Automation & AI
How to Build an AI Strategy for Your Business
How to build an AI strategy that delivers, not a list of tools to buy. A step-by-step guide for business leaders, from problem to measurable outcome.
An AI strategy is a plan that connects specific business outcomes to the AI investments meant to deliver them, in a defined order, with clear owners and a way to measure return. It is not a list of tools to buy or a statement that the company is now 'AI-first'. The difference matters because the slogan version is what most organisations have, and it is why most see no return. McKinsey's 2025 research found that workflow redesign, not tool adoption, has the biggest effect on whether AI produces bottom-line impact, while MIT's 2025 study found around 95 per cent of generative AI pilots delivered no measurable value. A real strategy is what separates the two.
What makes an AI strategy real?
A real AI strategy answers four questions for every initiative it contains. Which business outcome does this improve. What has to be true, in data and process, for it to work. Who owns the result. How will we know whether it returned anything. A slogan strategy answers none of these — it names a technology and a level of ambition, then leaves the organisation to discover the hard questions during delivery, which is the expensive place to discover them.
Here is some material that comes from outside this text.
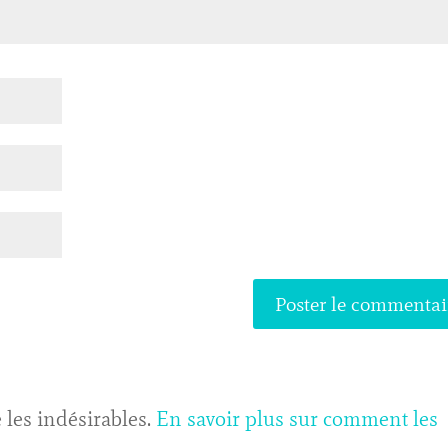
 les indésirables.
En savoir plus sur comment les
The test is simple: if your AI strategy would still read the same with a different company's name on it, it is not a strategy. It is a press release.
How to build an AI strategy, step by step
The sequence below is deliberately ordered, and doing it out of order is the most common reason strategies fail. Start from business outcomes, not technology: list the decisions and outcomes that genuinely matter to the business, where cost is concentrated, where time is lost, where decisions are made on instinct because information is absent. Identify candidate use cases: for each outcome, ask where AI could plausibly move the result, turning vague ambition into a shortlist of concrete, testable cases. Assess readiness and prioritise: score each candidate on value and on the state of the data, process and governance it depends on — a high-value use case sitting on broken data goes later, not first. Redesign the workflow before automating: McKinsey's 2025 finding is that this step, not the tool, drives measurable impact. Decide build versus buy honestly for each use case on evidence, not ambition. Define measurement before you build: record the baseline and set the success threshold in advance, because a return defined after the fact is a story. Sequence, resource and assign ownership: lay the use cases out in order, give each a named business owner accountable for the outcome, and resource the unglamorous data and integration work properly.
Should an AI strategy be broad or narrow?
Narrow first, then broad. The instinct under competitive pressure is to announce a sweeping AI transformation. The evidence favours the opposite: a few well-chosen use cases, delivered and measured, that prove the approach and build the data and process foundations the next wave will need. McKinsey's 2025 research describes most organisations stuck in pilot purgatory, with many initiatives and little enterprise impact. The way out is not more pilots. It is fewer, deeper bets that actually reach production and change a decision. Breadth is earned by depth, not declared at the start.